Dataset excerpts
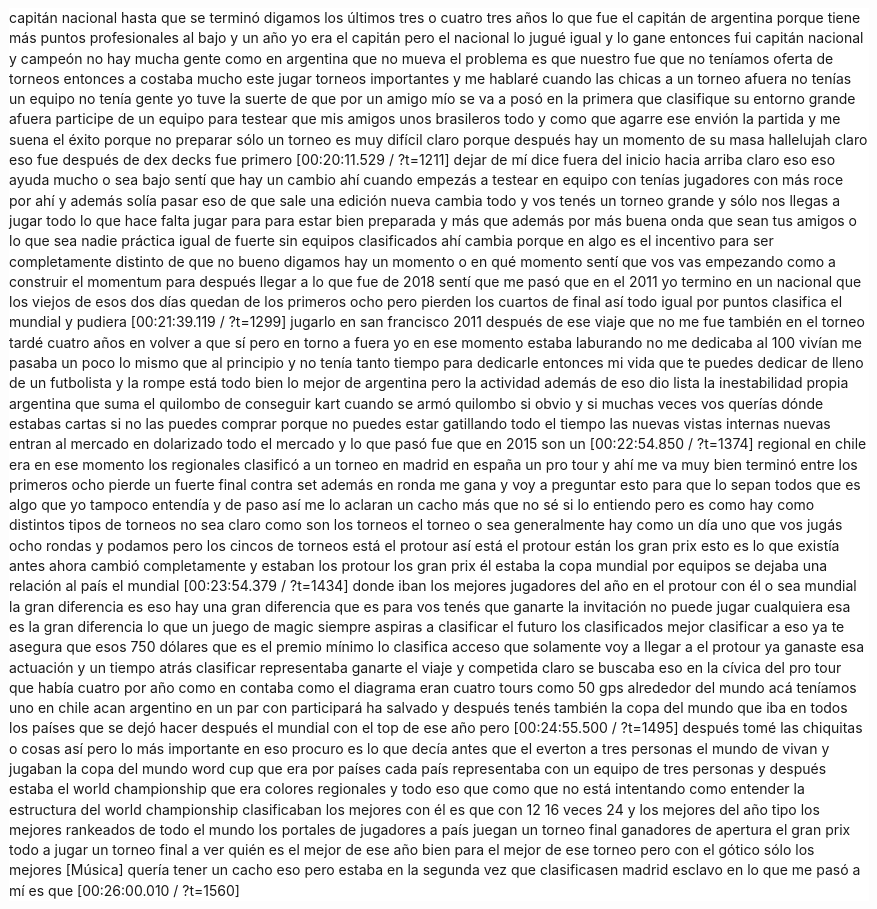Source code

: capitán nacional hasta que se terminó digamos los últimos tres o cuatro tres años lo que fue el capitán de argentina porque tiene más puntos profesionales al bajo y un año yo era el capitán pero el nacional lo jugué igual y lo gane entonces fui capitán nacional y campeón no hay mucha gente como en argentina que no mueva el problema es que nuestro fue que no teníamos oferta de torneos entonces a costaba mucho este jugar torneos importantes y me hablaré cuando las chicas a un torneo afuera no tenías un equipo no tenía gente yo tuve la suerte de que por un amigo mío se va a posó en la primera que clasifique su entorno grande afuera participe de un equipo para testear que mis amigos unos brasileros todo y como que agarre ese envión la partida y me suena el éxito porque no preparar sólo un torneo es muy difícil claro porque después hay un momento de su masa hallelujah claro eso fue después de dex decks fue primero 
[00:20:11.529 / ?t=1211]
dejar de mí dice fuera del inicio hacia arriba claro eso eso ayuda mucho o sea bajo sentí que hay un cambio ahí cuando empezás a testear en equipo con tenías jugadores con más roce por ahí y además solía pasar eso de que sale una edición nueva cambia todo y vos tenés un torneo grande y sólo nos llegas a jugar todo lo que hace falta jugar para para estar bien preparada y más que además por más buena onda que sean tus amigos o lo que sea nadie práctica igual de fuerte sin equipos clasificados ahí cambia porque en algo es el incentivo para ser completamente distinto de que no bueno digamos hay un momento o en qué momento sentí que vos vas empezando como a construir el momentum para después llegar a lo que fue de 2018 sentí que me pasó que en el 2011 yo termino en un nacional que los viejos de esos dos días quedan de los primeros ocho pero pierden los cuartos de final así todo igual por puntos clasifica el mundial y pudiera 
[00:21:39.119 / ?t=1299]
jugarlo en san francisco 2011 después de ese viaje que no me fue también en el torneo tardé cuatro años en volver a que sí pero en torno a fuera yo en ese momento estaba laburando no me dedicaba al 100 vivían me pasaba un poco lo mismo que al principio y no tenía tanto tiempo para dedicarle entonces mi vida que te puedes dedicar de lleno de un futbolista y la rompe está todo bien lo mejor de argentina pero la actividad además de eso dio lista la inestabilidad propia argentina que suma el quilombo de conseguir kart cuando se armó quilombo si obvio y si muchas veces vos querías dónde estabas cartas si no las puedes comprar porque no puedes estar gatillando todo el tiempo las nuevas vistas internas nuevas entran al mercado en dolarizado todo el mercado y lo que pasó fue que en 2015 son un 
[00:22:54.850 / ?t=1374]
regional en chile era en ese momento los regionales clasificó a un torneo en madrid en españa un pro tour y ahí me va muy bien terminó entre los primeros ocho pierde un fuerte final contra set además en ronda me gana y voy a preguntar esto para que lo sepan todos que es algo que yo tampoco entendía y de paso así me lo aclaran un cacho más que no sé si lo entiendo pero es como hay como distintos tipos de torneos no sea claro como son los torneos el torneo o sea generalmente hay como un día uno que vos jugás ocho rondas y podamos pero los cincos de torneos está el protour así está el protour están los gran prix esto es lo que existía antes ahora cambió completamente y estaban los protour los gran prix él estaba la copa mundial por equipos se dejaba una relación al país el mundial 
[00:23:54.379 / ?t=1434]
donde iban los mejores jugadores del año en el protour con él o sea mundial la gran diferencia es eso hay una gran diferencia que es para vos tenés que ganarte la invitación no puede jugar cualquiera esa es la gran diferencia lo que un juego de magic siempre aspiras a clasificar el futuro los clasificados mejor clasificar a eso ya te asegura que esos 750 dólares que es el premio mínimo lo clasifica acceso que solamente voy a llegar a el protour ya ganaste esa actuación y un tiempo atrás clasificar representaba ganarte el viaje y competida claro se buscaba eso en la cívica del pro tour que había cuatro por año como en contaba como el diagrama eran cuatro tours como 50 gps alrededor del mundo acá teníamos uno en chile acan argentino en un par con participará ha salvado y después tenés también la copa del mundo que iba en todos los países que se dejó hacer después el mundial con el top de ese año pero 
[00:24:55.500 / ?t=1495]
después tomé las chiquitas o cosas así pero lo más importante en eso procuro es lo que decía antes que el everton a tres personas el mundo de vivan y jugaban la copa del mundo word cup que era por países cada país representaba con un equipo de tres personas y después estaba el world championship que era colores regionales y todo eso que como que no está intentando como entender la estructura del world championship clasificaban los mejores con él es que con 12 16 veces 24 y los mejores del año tipo los mejores rankeados de todo el mundo los portales de jugadores a país juegan un torneo final ganadores de apertura el gran prix todo a jugar un torneo final a ver quién es el mejor de ese año bien para el mejor de ese torneo pero con el gótico sólo los mejores [Música] quería tener un cacho eso pero estaba en la segunda vez que clasificasen madrid esclavo en lo que me pasó a mí es que 
[00:26:00.010 / ?t=1560]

Exercise details
Please print out the entries above exactly. The pictures stay out.

Answer to this exercise
Source code

: capitán nacional hasta que se terminó digamos los últimos tres o cuatro tres años lo que fue el capitán de argentina porque tiene más puntos profesionales al bajo y un año yo era el capitán pero el nacional lo jugué igual y lo gane entonces fui capitán nacional y campeón no hay mucha gente como en argentina que no mueva el problema es que nuestro fue que no teníamos oferta de torneos entonces a costaba mucho este jugar torneos importantes y me hablaré cuando las chicas a un torneo afuera no tenías un equipo no tenía gente yo tuve la suerte de que por un amigo mío se va a posó en la primera que clasifique su entorno grande afuera participe de un equipo para testear que mis amigos unos brasileros todo y como que agarre ese envión la partida y me suena el éxito porque no preparar sólo un torneo es muy difícil claro porque después hay un momento de su masa hallelujah claro eso fue después de dex decks fue primero 
[00:20:11.529 / ?t=1211]
dejar de mí dice fuera del inicio hacia arriba claro eso eso ayuda mucho o sea bajo sentí que hay un cambio ahí cuando empezás a testear en equipo con tenías jugadores con más roce por ahí y además solía pasar eso de que sale una edición nueva cambia todo y vos tenés un torneo grande y sólo nos llegas a jugar todo lo que hace falta jugar para para estar bien preparada y más que además por más buena onda que sean tus amigos o lo que sea nadie práctica igual de fuerte sin equipos clasificados ahí cambia porque en algo es el incentivo para ser completamente distinto de que no bueno digamos hay un momento o en qué momento sentí que vos vas empezando como a construir el momentum para después llegar a lo que fue de 2018 sentí que me pasó que en el 2011 yo termino en un nacional que los viejos de esos dos días quedan de los primeros ocho pero pierden los cuartos de final así todo igual por puntos clasifica el mundial y pudiera 
[00:21:39.119 / ?t=1299]
jugarlo en san francisco 2011 después de ese viaje que no me fue también en el torneo tardé cuatro años en volver a que sí pero en torno a fuera yo en ese momento estaba laburando no me dedicaba al 100 vivían me pasaba un poco lo mismo que al principio y no tenía tanto tiempo para dedicarle entonces mi vida que te puedes dedicar de lleno de un futbolista y la rompe está todo bien lo mejor de argentina pero la actividad además de eso dio lista la inestabilidad propia argentina que suma el quilombo de conseguir kart cuando se armó quilombo si obvio y si muchas veces vos querías dónde estabas cartas si no las puedes comprar porque no puedes estar gatillando todo el tiempo las nuevas vistas internas nuevas entran al mercado en dolarizado todo el mercado y lo que pasó fue que en 2015 son un 
[00:22:54.850 / ?t=1374]
regional en chile era en ese momento los regionales clasificó a un torneo en madrid en españa un pro tour y ahí me va muy bien terminó entre los primeros ocho pierde un fuerte final contra set además en ronda me gana y voy a preguntar esto para que lo sepan todos que es algo que yo tampoco entendía y de paso así me lo aclaran un cacho más que no sé si lo entiendo pero es como hay como distintos tipos de torneos no sea claro como son los torneos el torneo o sea generalmente hay como un día uno que vos jugás ocho rondas y podamos pero los cincos de torneos está el protour así está el protour están los gran prix esto es lo que existía antes ahora cambió completamente y estaban los protour los gran prix él estaba la copa mundial por equipos se dejaba una relación al país el mundial 
[00:23:54.379 / ?t=1434]
donde iban los mejores jugadores del año en el protour con él o sea mundial la gran diferencia es eso hay una gran diferencia que es para vos tenés que ganarte la invitación no puede jugar cualquiera esa es la gran diferencia lo que un juego de magic siempre aspiras a clasificar el futuro los clasificados mejor clasificar a eso ya te asegura que esos 750 dólares que es el premio mínimo lo clasifica acceso que solamente voy a llegar a el protour ya ganaste esa actuación y un tiempo atrás clasificar representaba ganarte el viaje y competida claro se buscaba eso en la cívica del pro tour que había cuatro por año como en contaba como el diagrama eran cuatro tours como 50 gps alrededor del mundo acá teníamos uno en chile acan argentino en un par con participará ha salvado y después tenés también la copa del mundo que iba en todos los países que se dejó hacer después el mundial con el top de ese año pero 
[00:24:55.500 / ?t=1495]
después tomé las chiquitas o cosas así pero lo más importante en eso procuro es lo que decía antes que el everton a tres personas el mundo de vivan y jugaban la copa del mundo word cup que era por países cada país representaba con un equipo de tres personas y después estaba el world championship que era colores regionales y todo eso que como que no está intentando como entender la estructura del world championship clasificaban los mejores con él es que con 12 16 veces 24 y los mejores del año tipo los mejores rankeados de todo el mundo los portales de jugadores a país juegan un torneo final ganadores de apertura el gran prix todo a jugar un torneo final a ver quién es el mejor de ese año bien para el mejor de ese torneo pero con el gótico sólo los mejores [Música] quería tener un cacho eso pero estaba en la segunda vez que clasificasen madrid esclavo en lo que me pasó a mí es que 
[00:26:00.010 / ?t=1560]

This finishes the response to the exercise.